Debbie was right about it raising questions.

Autopsy results, in addition to showing that Shannon died several hours before Will, also showed she was pregnant. Funny that Debbie hadn’t mentioned either of those twists when she handed me the paper, but maybe she hadn’t absorbed much past the part about Eric Lyle’s gun. And where was Eric Lyle? What part did he play in the Cloud Hollow tragedy? Gunpowder residue was found on Will’s hands. What if Will killed both Shannon
and
Eric before killing himself? But then where was Eric? In his car at the bottom of Lake Watauga? But why bother to dispose of him? Why kill either of them? Who died first? Was the whole thing a horrible chain reaction—
literally
boom
,
boom
,
boom
? Between questions like those crashing around in my head and the effort it was taking to keep Geneva’s story from leaping back out of its box, I felt a massive headache brewing that no amount of caffeine was going to fix.
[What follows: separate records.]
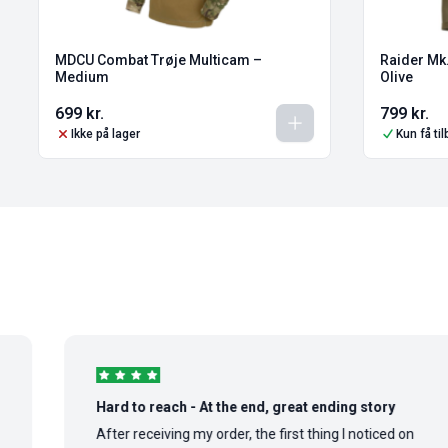
MDCU Combat Trøje Multicam –
Raider Mk.
Medium
Olive
699
kr.
799
kr.
Ikke på lager
Kun få ti
Hard to reach - At the end, great ending story
After receiving my order, the first thing I noticed on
And I really had to look at Geneva’s story again. That couldn’t have been just a performance. She’d begun with her usual melodrama, and certainly her weeping was true to form, but fading away quietly like that at the end was not her usual shtick. She was convinced, and convincing, that she’d seen a newspaper photograph of a double murder. Worse, it sounded as though she might also have been there and seen the bodies. But where? Except for the green grass, her description matched nothing at Cloud Hollow. And
when
had she seen the bodies? Before or after she died? Had she stumbled across the scene? Witnessed the crime? I rubbed my temples and the back of my neck, troubled by putting words to another thought. Was Geneva that bloodstained young woman?

Surely not. Although I was new to the world of believing in ghosts, I was pretty sure they couldn’t change their clothes and hairstyles after death. The watery, blurry ghost haunting me wore her hair loose, not neatly captured in a snood. It was harder to tell about a ribbon with a cameo around her neck, but I didn’t think she wore that, either. More to the point, there didn’t appear to be a ghastly bloodstain across her bodice. But maybe bloodstains don’t make the transition to the afterlife? But then where did all the stories of bloodstained ghosts come from? That was a very strange line of thought for someone schooled in chemical analysis and the scientific method. I decided I’d reached my quota of weird for the day and it was time to go pull my share of real-world retail weight.

Before leaving the kitchen, I cocked an ear but didn’t hear Geneva weeping.
And that’s what happens when you give in to being haunted,
I told myself, shaking my head sadly.
Listening for a ghost’s sobbing becomes ordinary.